A discussão também envolve os setores do agronegócio que têm se mostrado reticentes com a pauta, e as multinacionais que mantêm negócios com o Brasil. Na terça-feira (19/05), 41 empresas globais assinaram uma carta pública pedindo que os parlamentares votem contra o PL. O movimento aglutina diferentes setores, entre eles, finanças, pecuária e alimentação e inclui gigantes como a marca Burguer King. Os signatários do documento apontam que a eventual aprovação da medida comprometeria as transações internacionais com o país.

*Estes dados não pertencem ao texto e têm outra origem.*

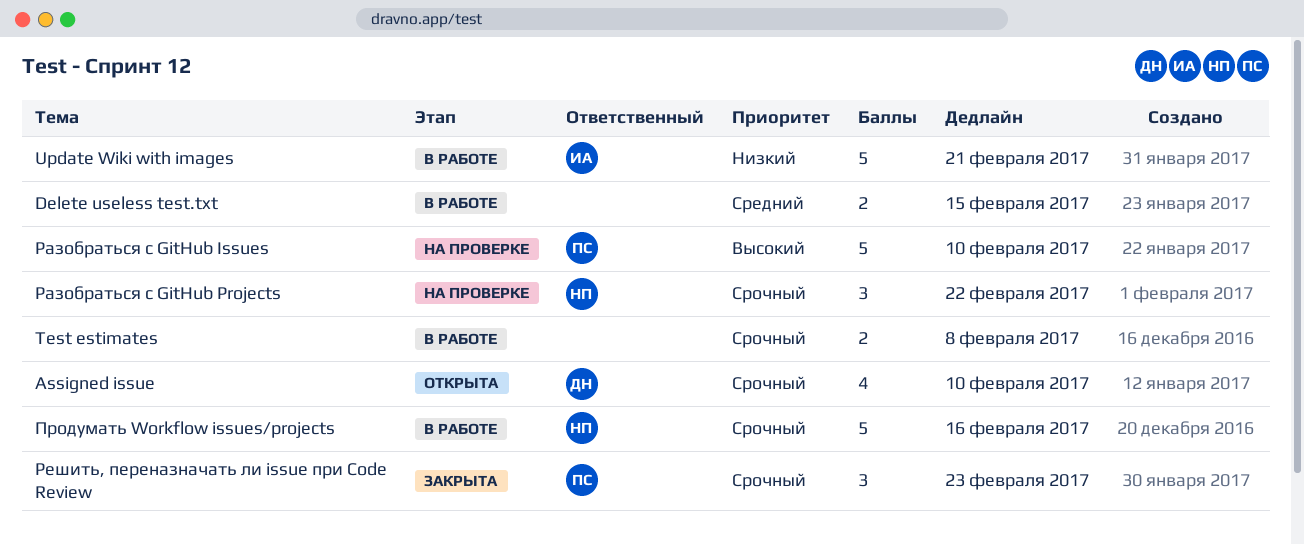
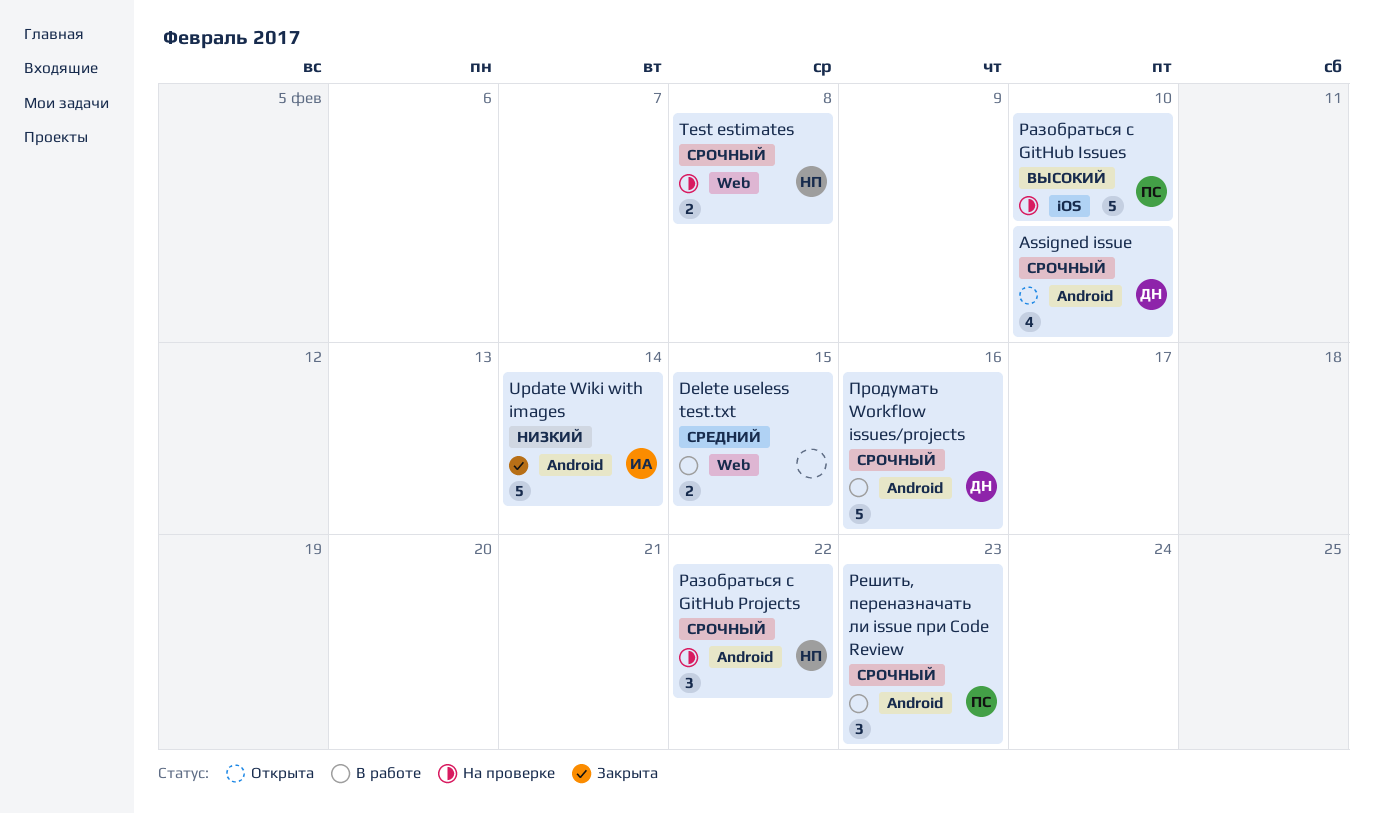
Test estimates, status: В работе -> На проверке
Test estimates, owner: none -> НП
Update Wiki with images, status: В работе -> Закрыта
Update Wiki with images, due: Feb 21 -> Feb 14
Продумать Workflow issues/projects, owner: НП -> ДН
Решить, переназначать ли issue при Code Review, status: Закрыта -> В работе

Representantes de populações do campo recorrem, por exemplo, ao direito de consulta prévia para discordar do esquema atual de votações. O diálogo com as comunidades em casos de obras e pautas que afetem seus interesses está previsto, por exemplo, na Convenção 169, da Organização Internacional do Trabalho, da qual o Brasil é signatário. Os dirigentes se queixam de não terem sido ouvidos sobre o PL e afirmam que o contexto de pandemia dificulta, inclusive, a articulação social, pelo fato de as comunidades estarem seguindo as políticas de isolamento.
E o governo federal afirma que a mudança na lei não é para beneficiar grileiros, mas sim garantir a posse da terra para produtores rurais que migraram para a Amazônia com a promessa de que teriam áreas para trabalhar.
A MP da grilagem pode mudar o mapa de regiões da Amazônia
O projeto de lei tem como alvo terras públicas não destinadas, áreas que pertencem à União mas ainda não tiveram uma função definida, como, por exemplo, se tornarem parques nacionais ou reservas extrativistas.
Mas aí vem a preocupação. De toda a área desmatada na Amazônia entre agosto de 2018 e julho de 2019, 35% são terras públicas não destinadas, segundo uma análise do Instituto de Pesquisa Ambiental da Amazônia (Ipam).
A prática de desmatar áreas públicas e fraudar documentos para simular a posse dos terrenos é conhecida como grilagem. O objetivo principal dos grileiros é vender as terras, lucrando com a valorização ocorrida após o desmatamento, uma vez que a área se torne apta para atividades agropecuárias. A pecuária é a atividade preferencial.
A grilagem é apontada como uma das maiores causas do desmatamento na Amazônia e a prática alimenta o mercado ilegal de terras na região, gerando uma corrida incessante por novas áreas de floresta.
Considerações finais
É fato que um assunto de tamanha complexidade precisa ser amplamente debatido com a sociedade, com participação e transparência, para que diferentes vozes ajudem os parlamentares a retirar do texto pontos que beneficiam poucos e prejudicam muitos, o que é impossível no momento. Com o Congresso fazendo votações remotas para conter os riscos de contaminação pelo vírus, a participação social ficou bastante limitada.
Os nossos olhares estão voltados para a pandemia e este está longe de ser o momento correto para seguirmos com este projeto de lei. Fazer esta votação agora, seria como passar por cima da população e empurrar goela abaixo uma lei aprovada por baixo dos panos.